Concat anndata objects on disk

Is this currently possible?

This should be possible, though the implementation will be a bit hacky (though the last release cleaned it up a lot!)

To concatenate backed AnnData objects, you could read in all the annotations (which I’m assuming is fine to read into memory), write that out, then iteratively write the combined X and layers arrays.

In the very simple case (datasets are already aligned along var, no layers, no raw, all X are CSR matrices), this hacky solution could look like:

# Setup
from pathlib import Path

import h5py
from scipy import sparse

import anndata as ad
from anndata._core.sparse_dataset import SparseDataset
from anndata.experimental import read_elem, write_elem


def read_everything_but_X(pth) -> ad.AnnData:
    attrs = ["obs", "var", "obsm", "varm", "obsp", "varp", "uns"]
    with h5py.File(pth) as f:
        adata = ad.AnnData(**{k: read_elem(f[k]) for k in attrs})
    return adata


def concat_on_disk(input_pths: list[Path], output_pth: Path):
    """
    Params
    ------
    input_pths
        Paths to h5ad files which will be concatenated
    output_pth
        File to write as a result
    """
    annotations = ad.concat([read_everything_but_X(pth) for pth in input_pths])

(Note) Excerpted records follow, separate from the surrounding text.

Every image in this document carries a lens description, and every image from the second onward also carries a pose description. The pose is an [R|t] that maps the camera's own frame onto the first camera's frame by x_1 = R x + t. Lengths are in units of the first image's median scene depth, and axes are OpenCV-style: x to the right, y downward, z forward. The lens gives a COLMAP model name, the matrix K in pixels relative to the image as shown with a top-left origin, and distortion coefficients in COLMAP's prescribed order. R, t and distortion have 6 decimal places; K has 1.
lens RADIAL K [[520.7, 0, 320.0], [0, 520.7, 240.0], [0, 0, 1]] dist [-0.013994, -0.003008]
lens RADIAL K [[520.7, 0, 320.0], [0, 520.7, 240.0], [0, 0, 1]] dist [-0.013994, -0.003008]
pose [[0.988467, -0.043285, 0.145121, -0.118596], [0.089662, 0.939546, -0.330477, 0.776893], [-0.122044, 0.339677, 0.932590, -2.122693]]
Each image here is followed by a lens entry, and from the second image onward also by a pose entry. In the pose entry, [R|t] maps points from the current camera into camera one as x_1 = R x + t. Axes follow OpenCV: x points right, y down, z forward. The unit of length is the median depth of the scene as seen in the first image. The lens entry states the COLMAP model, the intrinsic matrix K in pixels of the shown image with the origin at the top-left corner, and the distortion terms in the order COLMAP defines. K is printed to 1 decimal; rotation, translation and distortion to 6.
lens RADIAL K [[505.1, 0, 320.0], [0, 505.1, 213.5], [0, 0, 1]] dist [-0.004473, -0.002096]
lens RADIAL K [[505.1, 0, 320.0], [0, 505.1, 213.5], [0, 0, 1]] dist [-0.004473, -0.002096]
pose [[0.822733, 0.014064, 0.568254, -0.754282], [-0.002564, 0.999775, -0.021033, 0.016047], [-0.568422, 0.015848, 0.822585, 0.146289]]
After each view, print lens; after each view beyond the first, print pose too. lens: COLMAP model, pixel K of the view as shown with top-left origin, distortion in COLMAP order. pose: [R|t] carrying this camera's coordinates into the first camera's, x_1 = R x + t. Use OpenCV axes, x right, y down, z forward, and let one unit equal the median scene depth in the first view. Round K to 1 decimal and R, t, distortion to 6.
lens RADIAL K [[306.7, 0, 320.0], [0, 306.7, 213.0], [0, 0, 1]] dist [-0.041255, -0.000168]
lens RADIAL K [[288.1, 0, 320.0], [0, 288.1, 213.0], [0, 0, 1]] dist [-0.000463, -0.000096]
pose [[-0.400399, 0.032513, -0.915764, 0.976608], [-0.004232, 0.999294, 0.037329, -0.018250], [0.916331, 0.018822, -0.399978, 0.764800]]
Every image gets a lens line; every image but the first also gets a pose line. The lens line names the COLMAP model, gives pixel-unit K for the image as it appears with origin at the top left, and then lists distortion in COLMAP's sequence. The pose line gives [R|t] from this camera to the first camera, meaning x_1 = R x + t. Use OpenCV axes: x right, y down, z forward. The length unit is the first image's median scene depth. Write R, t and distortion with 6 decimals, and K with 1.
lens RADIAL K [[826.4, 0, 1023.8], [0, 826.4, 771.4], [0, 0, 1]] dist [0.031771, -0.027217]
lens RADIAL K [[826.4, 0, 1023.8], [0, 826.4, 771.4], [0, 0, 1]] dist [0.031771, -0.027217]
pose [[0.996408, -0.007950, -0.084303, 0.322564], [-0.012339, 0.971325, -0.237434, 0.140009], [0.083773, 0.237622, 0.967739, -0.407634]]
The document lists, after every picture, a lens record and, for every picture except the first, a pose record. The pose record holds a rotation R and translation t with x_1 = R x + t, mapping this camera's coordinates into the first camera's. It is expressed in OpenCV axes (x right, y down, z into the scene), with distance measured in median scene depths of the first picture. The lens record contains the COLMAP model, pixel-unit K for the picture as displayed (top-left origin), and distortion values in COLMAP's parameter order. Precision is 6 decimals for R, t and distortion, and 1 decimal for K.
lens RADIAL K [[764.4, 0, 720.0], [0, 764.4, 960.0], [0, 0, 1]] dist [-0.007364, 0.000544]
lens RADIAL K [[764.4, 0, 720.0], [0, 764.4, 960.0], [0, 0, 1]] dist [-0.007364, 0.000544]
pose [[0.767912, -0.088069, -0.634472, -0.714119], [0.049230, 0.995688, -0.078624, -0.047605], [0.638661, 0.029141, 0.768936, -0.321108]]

    annotations.write_h5ad(output_pth)
    n_variables = annotations.shape[1]
    
    del annotations

    with h5py.File(out_pth, "a") as target:
        dummy_X = sparse.csr_matrix((0, n_variables), dtype="float32")
        dummy_X.indptr = dummy_X.indptr.astype("int64") # Guarding against overflow for very large datasets

        write_elem(target, "X", dummy_X)
        mtx = SparseDataset(target["X"])
        for p in pths:
            with h5py.File(p, "r") as src:
                mtx.append(SparseDataset(src["X"]))
Create test data
from anndata.tests.helpers import gen_adata


def make_adata(*, size=(100, 50), batch_offset: int = 0):
    adata = gen_adata(size)
    adata.obs_names = [f"cell_{i}" for i in range(batch_offset, batch_offset + size[0])]
    return adata


!mkdir -p data

offset = 0
for i in range(10):
    adata = make_adata(batch_offset=offset)
    del adata.layers
    adata.write_h5ad(f"data/adata_{i:02}.h5ad")

    offset += adata.shape[0]

Where usage looks like:

pths = sorted(Path("data").glob("*.h5ad"))
concat_on_disk(pths, "result.h5ad")

And it works:

from anndata.tests.helpers import assert_equal

result = ad.read_h5ad("result.h5ad")

in_mem = ad.concat([ad.read_h5ad(p) for p in pths])
in_mem.strings_to_categoricals()  # pd.concat turns categoricals to strings for some reason

assert_equal(result, in_mem)

So, the parts are there at the moment – just not exposed for general use. This, of course, would need some work for handling more cases, and could be more efficient.

We’re aiming for AnnData to get a more complete solution for this in the near future (like, this year). Maybe this will be by just having dask handle it.